The invention will now be described in further detail by way of the following examples.

EXAMPLE 1
Preparation of the Delivery System According to the Invention
1-A/Preparation of Particles A
Description of the Process

A BC-21 co-rotating twin screw extruder (Clextral, Firminy France, L/D=32) was used to encapsulate a flavor oil into a solid particulate form. The powder feed consisted of maltodextrin 18DE, modified starch (Capsule, and a blue dye. The powder was fed into the extruder by means of a loss-in-weight powder feeder with a set point of 8.0 kg/hr. A lubricant (Neobee M5) was injected at a rate of 100 g/hr. Temperature set points on the extruder barrels ranged from 20-100° C. The screw speed kept constant at 500 rpm. The carbohydrate melt was extruded through a die plate with 1-mm diameter holes. After establishing steady-state extrusion condition, particles were cut by means of rotating cutting blades/knives and particles were sieved between 710 and 1,400 μm.

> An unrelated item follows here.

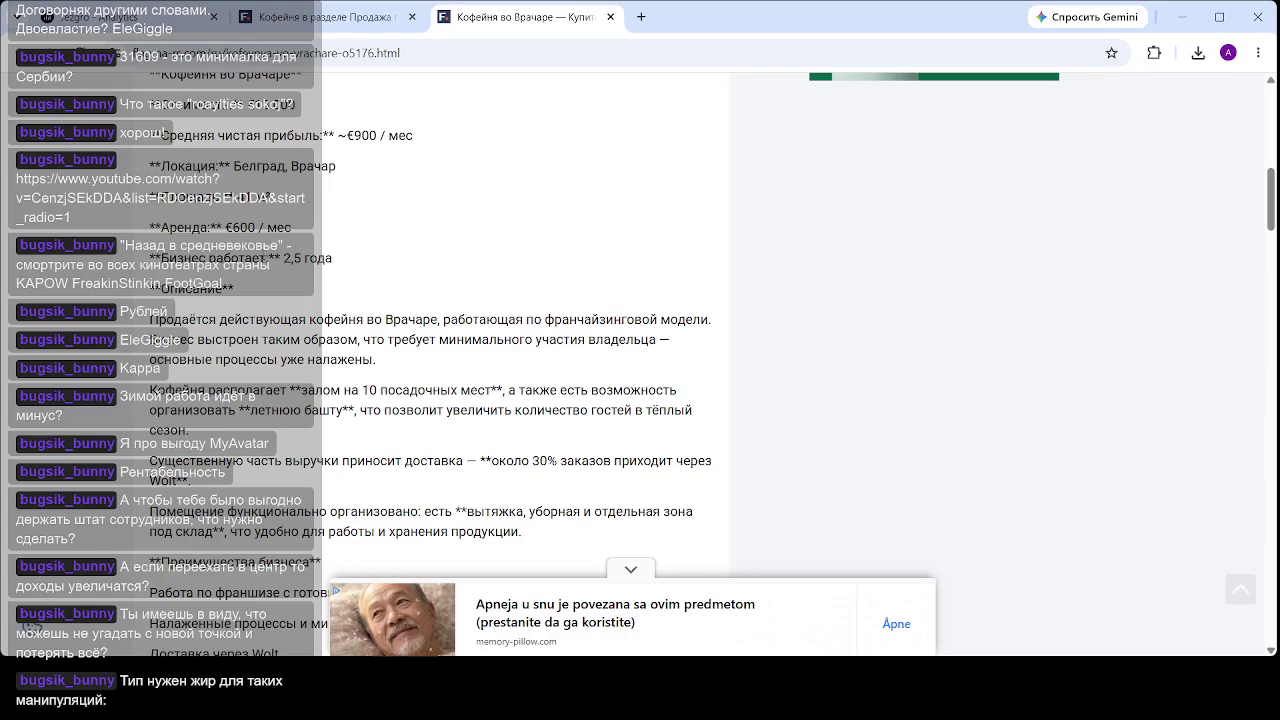
left_click_drag(307, 117, 222, 104)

Flavor oil A (see composition in Table 2) was injected into the extruder. Water was injected at 450 g/hr as a plasticizer into the extruder to obtain samples with glass transition temperature of (T_g) about 35-40° C.

Particles having the following composition were obtained.

TABLE 1

Particles A composition

Amount

Carrier
89%

Flavor oil (see Table 2)
11%

100%

1-B/Preparation of Particles A1

Particles A1 were prepared using the same protocol as for preparing particles A except that 43% of the injected plasticizer has been replaced from water to propylene glycol.

TABLE 2

Flavor oil A composition

Raw materials
Amount

ACETIC ACID
3.01

ISOPROPYLIC ALCOHOL
12.52

2-METHYLBUTANAL
31.31

ETHYL ACRYLATE
4.83

METHYL TETRAHYDROFURANONE
33.31

2-FURANMETHANETHIOL
4.51

FURFURYL METHYL SULFIDE
10.52

100%

2-A/Preparation of Particles B
Description of the Process:

A syrup solution of the following composition:

Ingredients
Parts by weight

Sucrose
40

Maltodextrin 18DE
40

Water
20

was pumped at 80° into the first heat exchanger, at a rate of 8.0 kg/min.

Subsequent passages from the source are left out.